• _What needs to be done_
Look through the material below. Return exactly the lines from the one with "237 239 4.00" through the one with "128 252 0.86", both included.
□ □ □ □ □
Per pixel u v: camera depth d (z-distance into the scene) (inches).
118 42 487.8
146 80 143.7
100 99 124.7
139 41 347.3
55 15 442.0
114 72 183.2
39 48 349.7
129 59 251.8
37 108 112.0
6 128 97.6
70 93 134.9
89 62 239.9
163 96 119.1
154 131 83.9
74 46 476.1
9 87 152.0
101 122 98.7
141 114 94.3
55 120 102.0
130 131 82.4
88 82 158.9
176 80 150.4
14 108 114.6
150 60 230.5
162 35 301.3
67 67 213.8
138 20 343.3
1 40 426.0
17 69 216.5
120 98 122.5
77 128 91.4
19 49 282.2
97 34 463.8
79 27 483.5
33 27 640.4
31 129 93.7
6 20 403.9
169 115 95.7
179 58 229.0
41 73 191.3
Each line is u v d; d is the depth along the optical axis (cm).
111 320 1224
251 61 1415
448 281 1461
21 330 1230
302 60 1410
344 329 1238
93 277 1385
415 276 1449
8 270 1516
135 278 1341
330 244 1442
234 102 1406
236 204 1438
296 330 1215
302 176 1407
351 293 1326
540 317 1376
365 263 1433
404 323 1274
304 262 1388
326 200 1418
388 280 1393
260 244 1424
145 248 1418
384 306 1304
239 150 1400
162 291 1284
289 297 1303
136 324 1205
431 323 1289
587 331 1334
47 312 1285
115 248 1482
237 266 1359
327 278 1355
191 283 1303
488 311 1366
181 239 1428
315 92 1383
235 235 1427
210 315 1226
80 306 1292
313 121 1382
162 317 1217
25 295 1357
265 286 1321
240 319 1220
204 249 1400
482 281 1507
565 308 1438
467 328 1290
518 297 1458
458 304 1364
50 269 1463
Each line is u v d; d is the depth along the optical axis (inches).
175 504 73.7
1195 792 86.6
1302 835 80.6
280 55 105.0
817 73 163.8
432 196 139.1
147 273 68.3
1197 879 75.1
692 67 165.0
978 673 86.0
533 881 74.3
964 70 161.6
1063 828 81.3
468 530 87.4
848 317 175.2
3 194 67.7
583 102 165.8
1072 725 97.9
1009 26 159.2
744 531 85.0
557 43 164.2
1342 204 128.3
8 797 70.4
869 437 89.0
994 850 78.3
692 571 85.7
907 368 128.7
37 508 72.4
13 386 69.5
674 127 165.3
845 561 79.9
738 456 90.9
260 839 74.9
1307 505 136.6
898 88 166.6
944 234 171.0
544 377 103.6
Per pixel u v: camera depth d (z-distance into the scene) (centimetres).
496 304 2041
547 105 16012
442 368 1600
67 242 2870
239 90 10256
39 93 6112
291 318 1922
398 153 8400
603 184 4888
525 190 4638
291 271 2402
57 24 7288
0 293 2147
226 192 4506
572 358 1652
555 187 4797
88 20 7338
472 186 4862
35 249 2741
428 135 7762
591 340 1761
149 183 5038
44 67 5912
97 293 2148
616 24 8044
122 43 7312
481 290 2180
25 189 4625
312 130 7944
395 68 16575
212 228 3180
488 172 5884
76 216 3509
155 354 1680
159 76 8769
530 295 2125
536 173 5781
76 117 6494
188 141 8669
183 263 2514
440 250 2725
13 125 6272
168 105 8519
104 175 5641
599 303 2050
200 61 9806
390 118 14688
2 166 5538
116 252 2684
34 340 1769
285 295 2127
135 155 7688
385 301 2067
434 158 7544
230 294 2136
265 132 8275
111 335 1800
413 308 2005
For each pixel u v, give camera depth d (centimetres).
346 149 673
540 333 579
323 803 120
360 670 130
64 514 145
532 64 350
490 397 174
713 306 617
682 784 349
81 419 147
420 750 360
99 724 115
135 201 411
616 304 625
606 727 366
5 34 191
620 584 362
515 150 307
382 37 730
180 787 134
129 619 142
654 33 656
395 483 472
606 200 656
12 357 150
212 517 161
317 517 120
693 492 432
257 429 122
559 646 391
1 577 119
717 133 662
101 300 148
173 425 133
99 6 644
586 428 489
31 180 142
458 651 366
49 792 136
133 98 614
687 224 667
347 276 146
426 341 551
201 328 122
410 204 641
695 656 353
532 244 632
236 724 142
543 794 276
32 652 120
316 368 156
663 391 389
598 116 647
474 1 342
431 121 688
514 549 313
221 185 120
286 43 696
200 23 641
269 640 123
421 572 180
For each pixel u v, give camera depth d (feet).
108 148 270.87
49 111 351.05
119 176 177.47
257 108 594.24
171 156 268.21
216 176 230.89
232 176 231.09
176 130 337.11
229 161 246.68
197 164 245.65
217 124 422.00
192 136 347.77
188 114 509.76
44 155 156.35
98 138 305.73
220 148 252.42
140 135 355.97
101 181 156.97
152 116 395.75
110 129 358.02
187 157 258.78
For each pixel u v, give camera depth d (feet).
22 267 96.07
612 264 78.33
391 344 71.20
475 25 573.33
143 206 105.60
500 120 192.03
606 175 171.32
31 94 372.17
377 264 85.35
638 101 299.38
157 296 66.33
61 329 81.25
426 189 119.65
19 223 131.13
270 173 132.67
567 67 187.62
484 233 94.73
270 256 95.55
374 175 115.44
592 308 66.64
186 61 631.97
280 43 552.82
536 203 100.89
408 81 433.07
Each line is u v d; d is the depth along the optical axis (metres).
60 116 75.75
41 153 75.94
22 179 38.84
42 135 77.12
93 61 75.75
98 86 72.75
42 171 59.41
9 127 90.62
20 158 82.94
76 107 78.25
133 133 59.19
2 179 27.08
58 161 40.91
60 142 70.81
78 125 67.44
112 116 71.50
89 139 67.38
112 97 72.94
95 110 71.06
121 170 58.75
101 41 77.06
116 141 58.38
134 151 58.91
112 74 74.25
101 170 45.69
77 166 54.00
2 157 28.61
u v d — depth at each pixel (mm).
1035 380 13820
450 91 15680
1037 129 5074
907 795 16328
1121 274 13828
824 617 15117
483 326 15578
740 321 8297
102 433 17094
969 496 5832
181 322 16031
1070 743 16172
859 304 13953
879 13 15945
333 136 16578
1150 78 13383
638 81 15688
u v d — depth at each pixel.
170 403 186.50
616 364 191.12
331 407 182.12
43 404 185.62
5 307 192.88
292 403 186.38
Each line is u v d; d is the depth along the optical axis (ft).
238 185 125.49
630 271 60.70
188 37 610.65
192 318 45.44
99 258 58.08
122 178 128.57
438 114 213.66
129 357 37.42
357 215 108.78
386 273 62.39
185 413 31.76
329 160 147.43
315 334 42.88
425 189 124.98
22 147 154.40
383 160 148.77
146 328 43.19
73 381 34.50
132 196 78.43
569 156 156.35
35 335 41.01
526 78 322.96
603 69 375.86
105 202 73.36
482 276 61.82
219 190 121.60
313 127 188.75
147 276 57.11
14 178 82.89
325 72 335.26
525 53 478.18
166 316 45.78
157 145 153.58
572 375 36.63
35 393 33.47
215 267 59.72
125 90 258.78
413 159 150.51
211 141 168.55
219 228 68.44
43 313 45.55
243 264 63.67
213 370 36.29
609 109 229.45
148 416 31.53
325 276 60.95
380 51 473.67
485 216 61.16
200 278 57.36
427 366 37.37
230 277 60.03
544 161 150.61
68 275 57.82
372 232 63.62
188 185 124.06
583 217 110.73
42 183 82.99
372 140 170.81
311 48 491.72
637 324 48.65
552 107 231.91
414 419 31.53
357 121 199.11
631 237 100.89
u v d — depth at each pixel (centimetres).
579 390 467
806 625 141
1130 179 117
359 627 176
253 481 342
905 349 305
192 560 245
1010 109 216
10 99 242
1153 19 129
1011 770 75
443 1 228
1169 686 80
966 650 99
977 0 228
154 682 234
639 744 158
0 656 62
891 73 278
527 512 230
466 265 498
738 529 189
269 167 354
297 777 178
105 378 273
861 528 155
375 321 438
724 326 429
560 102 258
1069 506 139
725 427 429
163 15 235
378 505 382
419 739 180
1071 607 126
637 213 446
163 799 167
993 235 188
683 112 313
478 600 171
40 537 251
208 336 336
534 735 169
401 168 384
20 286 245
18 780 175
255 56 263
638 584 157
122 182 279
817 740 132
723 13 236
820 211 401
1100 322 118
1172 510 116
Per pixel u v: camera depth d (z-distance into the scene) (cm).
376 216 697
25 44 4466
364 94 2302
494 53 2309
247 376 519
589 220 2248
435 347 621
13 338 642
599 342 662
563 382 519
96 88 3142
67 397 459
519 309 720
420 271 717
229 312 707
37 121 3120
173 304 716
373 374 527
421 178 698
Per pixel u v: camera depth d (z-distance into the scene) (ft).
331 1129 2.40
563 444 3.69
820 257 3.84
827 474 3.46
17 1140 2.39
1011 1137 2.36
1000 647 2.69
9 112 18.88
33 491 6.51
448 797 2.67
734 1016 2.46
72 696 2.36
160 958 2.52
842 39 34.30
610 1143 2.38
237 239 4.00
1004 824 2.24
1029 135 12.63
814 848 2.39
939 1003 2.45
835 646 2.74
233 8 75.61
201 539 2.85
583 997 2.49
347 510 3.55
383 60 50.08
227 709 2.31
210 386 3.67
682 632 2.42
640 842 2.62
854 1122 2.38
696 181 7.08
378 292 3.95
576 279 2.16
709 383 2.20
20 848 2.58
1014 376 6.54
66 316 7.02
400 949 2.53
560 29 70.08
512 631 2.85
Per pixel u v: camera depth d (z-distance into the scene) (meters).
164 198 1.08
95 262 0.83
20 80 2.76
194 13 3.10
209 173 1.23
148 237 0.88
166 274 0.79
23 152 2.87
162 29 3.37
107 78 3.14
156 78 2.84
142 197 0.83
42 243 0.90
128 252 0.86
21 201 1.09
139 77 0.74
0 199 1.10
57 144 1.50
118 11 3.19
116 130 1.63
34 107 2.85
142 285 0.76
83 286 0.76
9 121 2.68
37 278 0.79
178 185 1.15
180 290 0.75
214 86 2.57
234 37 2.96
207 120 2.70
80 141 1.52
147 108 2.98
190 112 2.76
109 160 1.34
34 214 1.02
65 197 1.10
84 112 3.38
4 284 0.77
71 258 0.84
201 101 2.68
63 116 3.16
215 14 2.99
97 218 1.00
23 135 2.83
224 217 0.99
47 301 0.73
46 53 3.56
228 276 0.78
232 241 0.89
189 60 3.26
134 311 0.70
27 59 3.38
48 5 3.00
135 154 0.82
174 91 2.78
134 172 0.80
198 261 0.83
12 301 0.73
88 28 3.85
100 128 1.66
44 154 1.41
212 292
□ □ □ □ □
• _Output for this task_
237 239 4.00
1004 824 2.24
1029 135 12.63
814 848 2.39
939 1003 2.45
835 646 2.74
233 8 75.61
201 539 2.85
583 997 2.49
347 510 3.55
383 60 50.08
227 709 2.31
210 386 3.67
682 632 2.42
640 842 2.62
854 1122 2.38
696 181 7.08
378 292 3.95
576 279 2.16
709 383 2.20
20 848 2.58
1014 376 6.54
66 316 7.02
400 949 2.53
560 29 70.08
512 631 2.85
Per pixel u v: camera depth d (z-distance into the scene) (meters).
164 198 1.08
95 262 0.83
20 80 2.76
194 13 3.10
209 173 1.23
148 237 0.88
166 274 0.79
23 152 2.87
162 29 3.37
107 78 3.14
156 78 2.84
142 197 0.83
42 243 0.90
128 252 0.86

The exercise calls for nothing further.